Tuesday, May 19, 2009

Quote of the Day

There is no such thing as "fun for the whole family."
:: Jerry Seinfeld

Don't Let Everything In

The trouble with having an open mind, of course, is that people will insist on coming along and trying to put things in it.
:: Terry Pratchett

Find Your Nurturing Side

I bought a cactus. A week later it died. And I got depressed, because I thought, Damn.

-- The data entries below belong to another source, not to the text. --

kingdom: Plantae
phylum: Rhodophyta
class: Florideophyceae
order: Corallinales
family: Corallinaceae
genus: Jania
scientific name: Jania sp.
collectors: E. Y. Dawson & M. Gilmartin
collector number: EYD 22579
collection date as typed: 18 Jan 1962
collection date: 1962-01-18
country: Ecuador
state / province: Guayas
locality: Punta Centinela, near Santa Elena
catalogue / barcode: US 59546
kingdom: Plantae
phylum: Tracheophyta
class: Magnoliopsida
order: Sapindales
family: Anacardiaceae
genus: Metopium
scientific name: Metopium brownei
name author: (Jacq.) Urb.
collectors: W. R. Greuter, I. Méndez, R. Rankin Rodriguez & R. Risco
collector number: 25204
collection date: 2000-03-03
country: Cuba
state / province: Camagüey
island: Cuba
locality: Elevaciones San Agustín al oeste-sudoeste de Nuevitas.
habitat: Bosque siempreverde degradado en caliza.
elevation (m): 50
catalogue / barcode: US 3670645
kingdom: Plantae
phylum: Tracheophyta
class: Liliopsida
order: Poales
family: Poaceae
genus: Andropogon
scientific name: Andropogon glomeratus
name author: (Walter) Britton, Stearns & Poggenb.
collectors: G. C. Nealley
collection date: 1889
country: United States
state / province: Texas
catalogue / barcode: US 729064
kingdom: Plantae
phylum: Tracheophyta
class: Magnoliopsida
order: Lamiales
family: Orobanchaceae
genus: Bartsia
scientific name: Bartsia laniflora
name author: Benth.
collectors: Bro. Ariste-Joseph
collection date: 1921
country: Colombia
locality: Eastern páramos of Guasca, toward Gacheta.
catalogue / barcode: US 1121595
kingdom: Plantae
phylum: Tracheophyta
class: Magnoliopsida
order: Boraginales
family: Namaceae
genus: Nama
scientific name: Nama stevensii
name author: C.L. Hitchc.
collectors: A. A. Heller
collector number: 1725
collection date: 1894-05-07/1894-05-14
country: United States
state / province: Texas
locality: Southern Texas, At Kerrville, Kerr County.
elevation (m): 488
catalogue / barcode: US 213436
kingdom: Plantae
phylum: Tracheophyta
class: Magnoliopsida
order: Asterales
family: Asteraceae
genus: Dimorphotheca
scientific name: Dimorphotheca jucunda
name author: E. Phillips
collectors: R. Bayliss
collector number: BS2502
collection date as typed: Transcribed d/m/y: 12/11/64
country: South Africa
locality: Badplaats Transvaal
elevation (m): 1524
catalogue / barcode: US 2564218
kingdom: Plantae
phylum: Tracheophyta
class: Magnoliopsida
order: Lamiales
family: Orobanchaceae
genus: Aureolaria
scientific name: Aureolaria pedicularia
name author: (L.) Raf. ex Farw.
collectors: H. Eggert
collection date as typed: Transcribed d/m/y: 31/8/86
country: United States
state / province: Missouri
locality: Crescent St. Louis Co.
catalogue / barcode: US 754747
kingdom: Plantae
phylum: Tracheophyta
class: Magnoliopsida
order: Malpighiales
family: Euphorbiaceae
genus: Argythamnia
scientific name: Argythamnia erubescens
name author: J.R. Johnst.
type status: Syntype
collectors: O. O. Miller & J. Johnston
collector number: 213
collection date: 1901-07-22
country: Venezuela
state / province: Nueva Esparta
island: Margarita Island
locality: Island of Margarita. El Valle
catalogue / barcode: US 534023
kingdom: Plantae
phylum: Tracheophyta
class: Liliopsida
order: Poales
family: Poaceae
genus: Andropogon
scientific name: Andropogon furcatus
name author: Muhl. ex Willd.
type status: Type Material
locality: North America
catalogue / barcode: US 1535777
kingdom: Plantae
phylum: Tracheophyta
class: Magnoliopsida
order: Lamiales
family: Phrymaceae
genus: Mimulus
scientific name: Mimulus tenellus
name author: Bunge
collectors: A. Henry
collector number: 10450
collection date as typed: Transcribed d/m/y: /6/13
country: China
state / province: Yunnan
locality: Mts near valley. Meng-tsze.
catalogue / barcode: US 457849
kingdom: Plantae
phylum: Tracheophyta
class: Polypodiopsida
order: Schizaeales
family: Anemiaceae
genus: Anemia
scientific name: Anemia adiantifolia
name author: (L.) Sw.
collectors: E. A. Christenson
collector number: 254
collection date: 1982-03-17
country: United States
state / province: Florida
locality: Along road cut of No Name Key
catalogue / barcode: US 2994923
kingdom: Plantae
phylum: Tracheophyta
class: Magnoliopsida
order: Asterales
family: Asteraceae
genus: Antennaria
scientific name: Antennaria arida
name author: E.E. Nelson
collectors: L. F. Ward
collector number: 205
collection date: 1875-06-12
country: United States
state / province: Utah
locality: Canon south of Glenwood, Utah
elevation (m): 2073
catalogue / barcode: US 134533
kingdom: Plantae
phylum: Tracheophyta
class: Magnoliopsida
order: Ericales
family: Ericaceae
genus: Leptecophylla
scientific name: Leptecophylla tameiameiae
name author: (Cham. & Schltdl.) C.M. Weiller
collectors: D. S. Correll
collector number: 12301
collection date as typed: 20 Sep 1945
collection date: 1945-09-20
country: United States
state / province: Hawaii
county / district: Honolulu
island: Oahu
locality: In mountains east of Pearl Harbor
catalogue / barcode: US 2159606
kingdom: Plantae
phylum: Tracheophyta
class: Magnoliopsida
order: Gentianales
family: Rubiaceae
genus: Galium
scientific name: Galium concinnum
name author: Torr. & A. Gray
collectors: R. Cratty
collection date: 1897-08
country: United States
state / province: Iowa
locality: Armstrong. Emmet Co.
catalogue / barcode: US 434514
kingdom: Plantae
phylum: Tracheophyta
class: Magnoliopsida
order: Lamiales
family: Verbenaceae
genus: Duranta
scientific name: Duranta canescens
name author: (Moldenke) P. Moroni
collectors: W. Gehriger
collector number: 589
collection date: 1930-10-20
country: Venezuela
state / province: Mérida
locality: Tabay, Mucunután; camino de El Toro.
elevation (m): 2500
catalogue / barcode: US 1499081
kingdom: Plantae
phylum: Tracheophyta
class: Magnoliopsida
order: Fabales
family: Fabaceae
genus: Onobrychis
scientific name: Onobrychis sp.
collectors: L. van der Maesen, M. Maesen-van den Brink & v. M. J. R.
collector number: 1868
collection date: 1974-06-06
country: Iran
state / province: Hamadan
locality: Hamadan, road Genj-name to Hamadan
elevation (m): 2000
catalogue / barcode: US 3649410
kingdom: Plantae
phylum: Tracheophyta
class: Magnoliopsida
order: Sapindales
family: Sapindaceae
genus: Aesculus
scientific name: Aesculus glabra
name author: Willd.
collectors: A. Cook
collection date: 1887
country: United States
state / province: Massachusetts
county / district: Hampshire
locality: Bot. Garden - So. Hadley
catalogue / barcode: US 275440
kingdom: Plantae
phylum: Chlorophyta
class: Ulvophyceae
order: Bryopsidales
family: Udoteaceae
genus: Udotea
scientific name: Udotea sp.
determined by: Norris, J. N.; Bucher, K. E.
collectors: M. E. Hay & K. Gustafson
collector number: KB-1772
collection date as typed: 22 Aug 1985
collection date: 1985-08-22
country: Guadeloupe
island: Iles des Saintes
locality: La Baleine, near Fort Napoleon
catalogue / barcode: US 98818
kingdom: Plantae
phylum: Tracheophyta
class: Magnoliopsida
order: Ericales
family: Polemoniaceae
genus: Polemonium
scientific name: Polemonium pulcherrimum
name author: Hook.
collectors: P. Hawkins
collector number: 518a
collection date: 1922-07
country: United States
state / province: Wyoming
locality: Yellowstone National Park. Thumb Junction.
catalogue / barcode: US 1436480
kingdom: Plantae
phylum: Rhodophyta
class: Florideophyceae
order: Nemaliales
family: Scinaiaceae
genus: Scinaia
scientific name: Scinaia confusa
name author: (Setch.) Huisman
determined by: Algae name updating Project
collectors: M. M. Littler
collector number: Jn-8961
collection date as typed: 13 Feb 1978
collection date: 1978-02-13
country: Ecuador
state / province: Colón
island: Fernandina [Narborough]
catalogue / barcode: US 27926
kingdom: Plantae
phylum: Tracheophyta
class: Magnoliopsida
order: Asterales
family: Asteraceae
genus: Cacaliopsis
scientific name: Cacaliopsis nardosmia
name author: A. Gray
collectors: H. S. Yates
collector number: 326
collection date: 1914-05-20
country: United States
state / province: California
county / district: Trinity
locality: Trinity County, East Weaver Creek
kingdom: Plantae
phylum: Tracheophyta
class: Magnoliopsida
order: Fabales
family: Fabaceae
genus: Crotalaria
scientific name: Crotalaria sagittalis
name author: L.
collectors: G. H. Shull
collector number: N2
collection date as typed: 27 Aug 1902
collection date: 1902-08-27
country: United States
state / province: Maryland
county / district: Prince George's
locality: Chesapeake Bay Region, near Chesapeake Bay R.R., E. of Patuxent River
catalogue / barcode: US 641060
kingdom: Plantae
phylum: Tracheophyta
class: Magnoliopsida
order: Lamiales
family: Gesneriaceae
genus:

I am less nurturing than a desert.
:: Demetri Martin

Monday, May 18, 2009

Well, That Should Be Easy

Never contract friendship with a man that is not better than thyself.
:: Confucius

Friday, May 15, 2009

Hear, Hear!

What this country needs is more free speech worth listening to.
:: Hansell B. Duckett

The Known, the Unknown, and the Unknowable

Real knowledge is to know the extent of one's ignorance.
:: Confucius

Thursday, May 14, 2009

Quote of the Day

It is a characteristic of wisdom not to do desperate things.
:: Henry David Thoreau

Roll Call

When they call the roll in the Senate, the Senators do not know whether to answer 'Present' or 'Not guilty.'
:: Theodore Roosevelt

Wednesday, May 13, 2009

We Really Haven't Learned

Give a man a fish and he will eat for a day. Teach a man to fish and he will eat for a lifetime. Teach a man to create an artificial shortage of fish and he will eat steak.
:: Jay Leno

That's What Friends Are For

It is one of the blessings of old friends that you can afford to be stupid with them.
:: Ralph Waldo Emerson

Tuesday, May 12, 2009

Failure is an Option

I have not failed. I've just found 10,000 ways that won't work.
:: Thomas A. Edison

Quote of the Day

The universal brotherhood of man is our most precious possession, what there is of it.
:: Mark Twain

Welcome to my World

Men live in a fantasy world. I know this because I am one, and I actually receive my mail there.
:: Scott Adams

The Truth Hurts

In much wisdom is much grief; and he that increaseth knowledge increaseth sorrow.
:: Ecclesiastes 1:18

Monday, May 11, 2009

Thought For the Day

One must be an inventor to read well. There is then creative reading as well as creative writing.
:: Ralph Waldo Emerson

Garbage In, Garbage Out

If you put tomfoolery into a computer, nothing comes out of it but tomfoolery. But this tomfoolery, having passed through a very expensive machine, is somehow ennobled and no-one dares criticize it.
:: Pierre Gallois

Thursday, May 7, 2009

You First. No, You First!

He was a bold man, that first ate an oyster.
:: Jonathan Swift

Wednesday, May 6, 2009

Quote of the Day

What appears to be truth is a worldly distortion of objective truth.
:: Hakim Sanai

Tuesday, May 5, 2009

Hardship is Relative

Do not worry about your difficulties in Mathematics. I can assure you mine are still greater.
:: Albert Einstein

Thought for the Day

Reading, after a certain age, diverts the mind too much from its creative pursuits. Any man who reads too much and uses his own brain too little falls into lazy habits of thinking.